En el minuto 15 del teledebate, los periodistas e invitados sentados en la planta baja del Pabellón de Cristal de la Casa de Campo de Madrid prorrumpieron en una mezcla de risas y aplausos cuando, dos plantas más arriba, Albert Rivera enarboló ante las cámaras un pedazo de ladrillo barcelonés para mostrar los adoquines que los radicales tiran a los antidisturbios. No era frivolidad, sino tensión: se liberó así la concurrencia de la rigidez con que estaba siguiendo el combate, y cerró el suspense de los prolegómenos sobre qué gadget traería el líder de Ciudadanos esta vez.

Como los debates televisivos del 28-A están aún frescos en la memoria, sonaban a dejá vu algunos rituales y braceos.
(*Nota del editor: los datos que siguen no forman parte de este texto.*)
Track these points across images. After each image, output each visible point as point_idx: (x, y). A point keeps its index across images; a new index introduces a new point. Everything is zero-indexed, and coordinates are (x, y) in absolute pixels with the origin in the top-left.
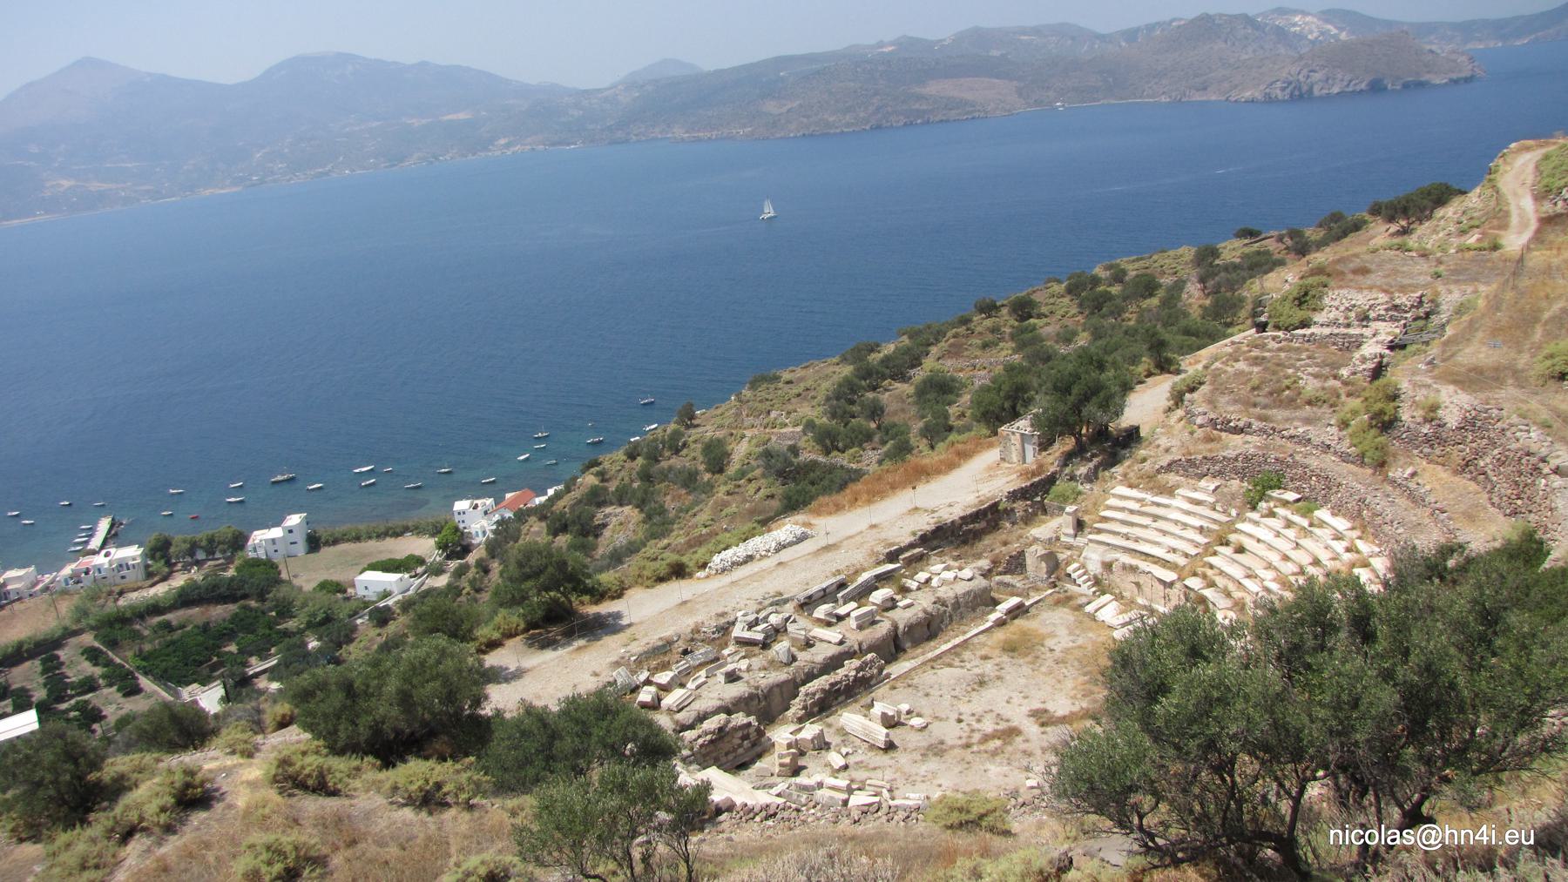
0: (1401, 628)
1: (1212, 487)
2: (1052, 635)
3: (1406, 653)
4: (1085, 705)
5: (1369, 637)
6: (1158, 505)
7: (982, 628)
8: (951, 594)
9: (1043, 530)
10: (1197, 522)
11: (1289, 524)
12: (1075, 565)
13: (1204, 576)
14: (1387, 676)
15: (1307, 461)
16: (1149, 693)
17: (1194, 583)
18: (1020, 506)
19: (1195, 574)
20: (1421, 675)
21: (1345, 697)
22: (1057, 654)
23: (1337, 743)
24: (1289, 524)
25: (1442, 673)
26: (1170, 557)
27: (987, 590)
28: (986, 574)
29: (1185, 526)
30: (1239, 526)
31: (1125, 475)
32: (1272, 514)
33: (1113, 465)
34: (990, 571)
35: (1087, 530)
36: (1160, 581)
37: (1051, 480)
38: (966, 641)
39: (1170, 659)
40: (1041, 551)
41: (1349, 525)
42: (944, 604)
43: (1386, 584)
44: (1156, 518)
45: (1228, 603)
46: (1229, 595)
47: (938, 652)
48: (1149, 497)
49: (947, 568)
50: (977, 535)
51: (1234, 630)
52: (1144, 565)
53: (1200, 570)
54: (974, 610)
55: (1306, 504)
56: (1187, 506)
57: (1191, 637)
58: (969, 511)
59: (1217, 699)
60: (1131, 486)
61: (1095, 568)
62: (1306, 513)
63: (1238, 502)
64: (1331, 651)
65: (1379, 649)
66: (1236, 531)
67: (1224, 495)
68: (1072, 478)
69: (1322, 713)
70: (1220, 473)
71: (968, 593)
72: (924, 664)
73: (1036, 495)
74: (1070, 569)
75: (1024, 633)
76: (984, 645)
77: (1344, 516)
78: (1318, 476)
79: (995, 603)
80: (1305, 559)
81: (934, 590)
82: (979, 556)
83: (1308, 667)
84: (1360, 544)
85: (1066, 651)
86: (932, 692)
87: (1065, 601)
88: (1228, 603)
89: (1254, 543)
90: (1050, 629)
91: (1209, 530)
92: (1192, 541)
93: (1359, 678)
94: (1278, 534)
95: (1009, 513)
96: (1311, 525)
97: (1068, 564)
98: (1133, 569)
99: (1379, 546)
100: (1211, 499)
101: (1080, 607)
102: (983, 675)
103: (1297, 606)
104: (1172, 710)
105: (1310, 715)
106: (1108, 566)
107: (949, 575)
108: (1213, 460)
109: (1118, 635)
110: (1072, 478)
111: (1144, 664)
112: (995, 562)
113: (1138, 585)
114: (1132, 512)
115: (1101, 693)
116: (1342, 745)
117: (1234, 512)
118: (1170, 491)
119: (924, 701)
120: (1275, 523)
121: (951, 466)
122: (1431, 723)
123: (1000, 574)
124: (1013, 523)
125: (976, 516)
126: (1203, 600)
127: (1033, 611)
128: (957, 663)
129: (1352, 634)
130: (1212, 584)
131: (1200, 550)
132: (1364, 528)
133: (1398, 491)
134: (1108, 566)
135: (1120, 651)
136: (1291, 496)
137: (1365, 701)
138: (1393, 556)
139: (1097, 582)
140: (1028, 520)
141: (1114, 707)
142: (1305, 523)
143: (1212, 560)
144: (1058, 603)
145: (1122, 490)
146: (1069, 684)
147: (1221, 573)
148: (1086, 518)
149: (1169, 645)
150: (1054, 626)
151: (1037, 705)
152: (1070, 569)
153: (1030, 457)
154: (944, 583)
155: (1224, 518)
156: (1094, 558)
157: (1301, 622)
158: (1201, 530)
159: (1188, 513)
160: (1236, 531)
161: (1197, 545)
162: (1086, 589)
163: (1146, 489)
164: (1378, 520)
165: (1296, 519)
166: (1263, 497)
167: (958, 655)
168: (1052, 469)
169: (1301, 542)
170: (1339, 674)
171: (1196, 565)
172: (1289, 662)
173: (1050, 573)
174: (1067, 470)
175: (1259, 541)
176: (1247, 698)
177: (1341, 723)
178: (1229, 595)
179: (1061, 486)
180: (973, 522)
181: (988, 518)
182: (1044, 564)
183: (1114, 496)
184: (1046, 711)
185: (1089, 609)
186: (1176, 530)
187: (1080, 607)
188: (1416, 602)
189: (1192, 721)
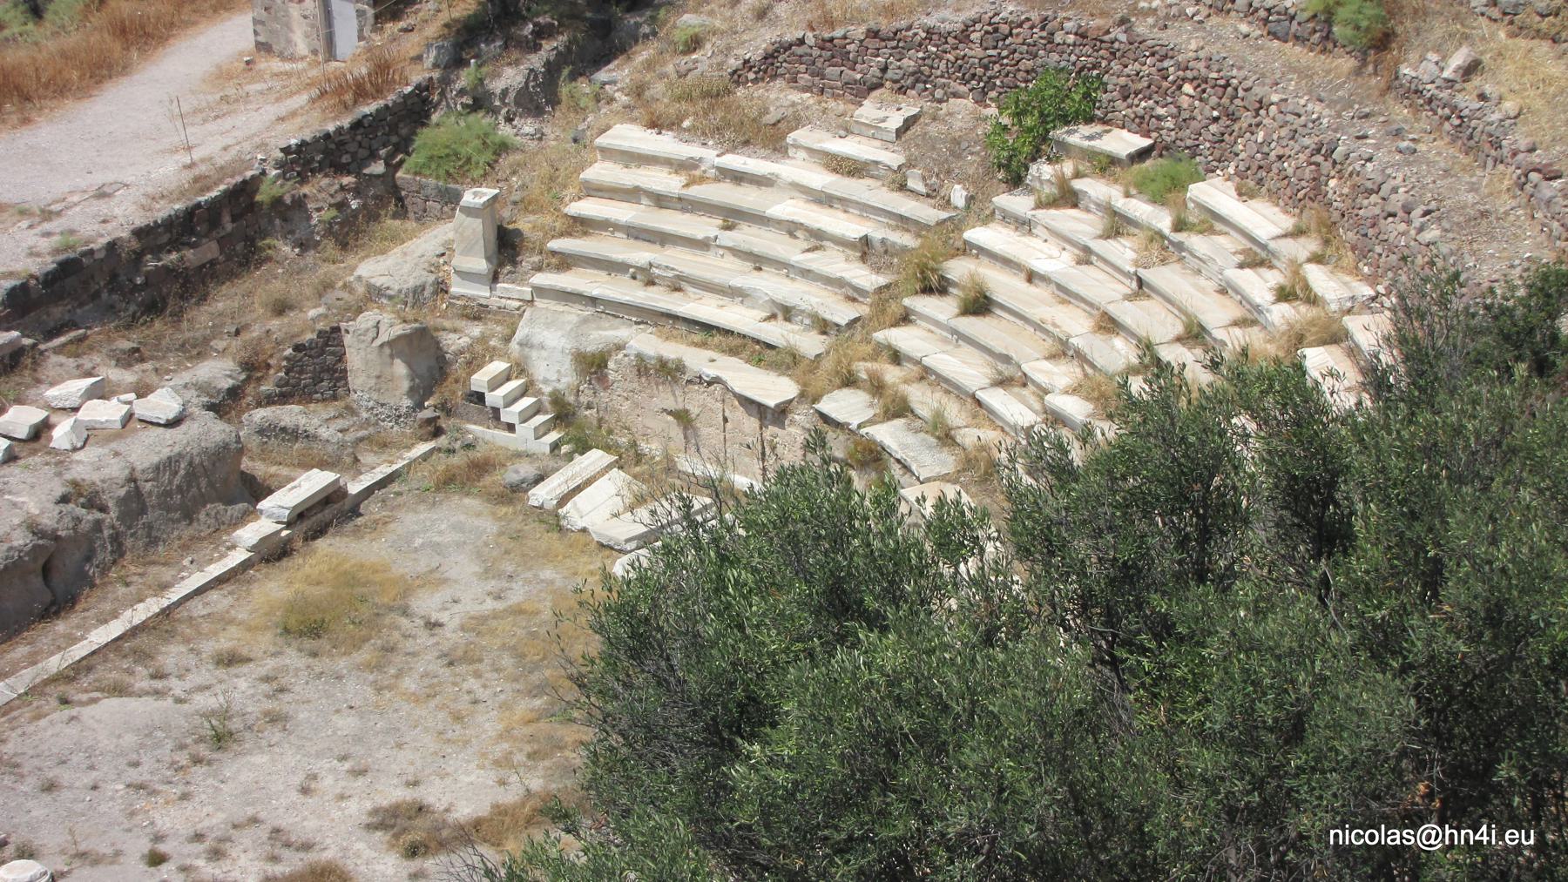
0: (1417, 508)
1: (896, 121)
2: (433, 579)
3: (1433, 578)
4: (536, 784)
5: (1331, 537)
6: (738, 177)
7: (215, 570)
8: (115, 470)
9: (395, 263)
10: (850, 227)
11: (1117, 225)
12: (497, 367)
13: (877, 387)
14: (1382, 644)
15: (1168, 37)
16: (713, 728)
17: (847, 406)
18: (321, 191)
19: (849, 381)
20: (1475, 639)
21: (1266, 712)
22: (452, 636)
23: (1247, 843)
24: (1117, 225)
25: (1532, 630)
26: (776, 332)
27: (228, 454)
28: (225, 404)
29: (818, 239)
30: (977, 234)
31: (638, 91)
32: (1068, 197)
33: (602, 59)
34: (234, 393)
35: (528, 260)
36: (748, 403)
37: (417, 109)
38: (166, 612)
39: (774, 619)
40: (391, 327)
41: (1288, 222)
42: (93, 501)
43: (1376, 380)
44: (732, 217)
45: (947, 462)
46: (946, 437)
47: (79, 651)
48: (710, 155)
49: (101, 392)
50: (196, 284)
51: (952, 535)
52: (699, 360)
53: (862, 369)
54: (189, 516)
55: (1166, 165)
56: (820, 179)
57: (828, 557)
58: (163, 211)
59: (905, 740)
60: (655, 124)
61: (554, 370)
62: (1168, 191)
63: (971, 163)
64: (1225, 581)
65: (1359, 567)
66: (968, 249)
67: (930, 143)
68: (480, 102)
69: (1205, 760)
70: (919, 79)
71: (170, 464)
72: (36, 690)
73: (369, 156)
74: (480, 380)
75: (351, 580)
76: (225, 621)
77: (1274, 196)
78: (1200, 81)
79: (256, 490)
80: (1158, 324)
81: (61, 459)
82: (198, 350)
83: (1163, 628)
84: (1319, 279)
85: (476, 625)
86: (65, 775)
87: (473, 474)
88: (947, 462)
89: (1019, 283)
90: (423, 564)
91: (888, 249)
92: (839, 283)
93: (1301, 656)
94: (1086, 257)
95: (289, 212)
96: (1179, 226)
97: (474, 364)
98: (669, 371)
99: (1372, 280)
100: (892, 158)
101: (516, 491)
102: (225, 714)
103: (1115, 462)
104: (780, 776)
105: (1171, 768)
106: (593, 366)
107: (108, 412)
108: (897, 41)
109: (619, 568)
110: (480, 102)
111: (697, 646)
112: (253, 367)
113: (683, 418)
114: (661, 201)
115: (577, 736)
116: (1262, 847)
117: (958, 195)
118: (773, 138)
119: (40, 808)
120: (1080, 224)
121: (98, 71)
122: (1505, 771)
123: (269, 400)
124: (304, 245)
125: (186, 225)
126: (873, 456)
127: (372, 509)
128: (142, 682)
129: (1284, 532)
130: (899, 409)
131: (862, 310)
132: (1328, 233)
133: (1425, 121)
134: (593, 366)
135: (624, 611)
136: (1123, 142)
137: (1321, 716)
138: (1407, 312)
139: (563, 414)
140: (349, 232)
141: (614, 781)
142: (1163, 221)
143: (900, 337)
144: (448, 482)
145: (630, 135)
146: (488, 723)
147: (926, 374)
148: (524, 224)
149: (766, 586)
150: (438, 551)
151: (394, 793)
152: (480, 380)
153: (348, 40)
154: (90, 435)
155: (928, 213)
156: (551, 343)
157: (1140, 502)
158: (864, 248)
159: (825, 200)
160: (968, 249)
161: (853, 294)
162: (529, 437)
163: (702, 133)
164: (1371, 206)
165: (1139, 209)
166: (1041, 145)
167: (143, 656)
168: (417, 76)
169: (1145, 274)
170: (1250, 646)
171: (852, 353)
172: (1111, 618)
173: (420, 393)
174: (464, 78)
175: (1031, 276)
176: (993, 724)
177: (1258, 785)
178: (946, 437)
179: (446, 127)
180: (175, 244)
181: (224, 230)
182: (400, 368)
183: (609, 153)
184: (421, 809)
185: (542, 495)
186: (792, 251)
187: (516, 491)
188: (1458, 431)
189: (838, 804)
Por ejemplo: observando la llegada de los púgiles, se diría que el carruaje de un político que va al ring ha de ser una majestuosa berlina oscura, pero rompió la norma de nuevo Pablo Iglesias, llegando en el mismo taxi blanco con el que fue a otro debate del 28-A.

Los políticos cumplimentaron con sonrisas a los fotógrafos en el ritual de la llegada, y fue Rivera el más proactivo, posando con un pulgar hacia arriba. Y eso, por más que ya entonces las fieras que le fotografiaban en el photocall comentaban la gran anécdota del inicio del debate: el cajón.

Ciudadanos desmintió que un peldaño de madera que mostró una foto de Colpisa tras el atril de Rivera fuera a servir de alza para el líder, que, estribándose, no quedara por debajo de sus rivales. No lo habían pedido, pero estuvo ahí hasta que alguien lo retiró.

Escaleras arriba, los asesores y dirigentes se mostraban nerviosos, higiénicamente apartados de los periodistas en sets prefabricados blancos, con paredes blancas, mesas blancas y sillas blancas, tan colorblock como una sala de vis a vis penitenciario.

En el pabellón hubo cuatro silencios significativos del runrún croquetero de los invitados: uno, cuando Rivera parecía que iba a aburrir sacando otro papel, y lo que sacó fue un mapa de España para decir: «Señor Sánchez, para usted esto es una nación de naciones; para mí es mi país». Otro, cuando Iglesias le espetó al presidente que sí, que querían gobernar, «para limitar los alquileres, como en Alemania». Y otro, se diría que de rechazo, cuando Santiago Abascal, el líder de Vox, reiteró que había que sacar a los inmigrantes del gasto sanitario. El cuarto momento de atención llegó las veces que Pablo Casado, presidente del PP, rechazó airado las alusiones a la corrupción. Y sobre algunos de esos silencios sobrevoló Pedro Sánchez sin aleteo reclamando la centralidad.

A medio debate, Vicente Vallés le cedió la palabra. Sánchez declinó: «Como todos me van a criticar, prefiero contestarles luego a todos». Y en la sala de Prensa, una periodista portuguesa enviada para la ocasión le comentó a otra compañera: «Está de bueno...».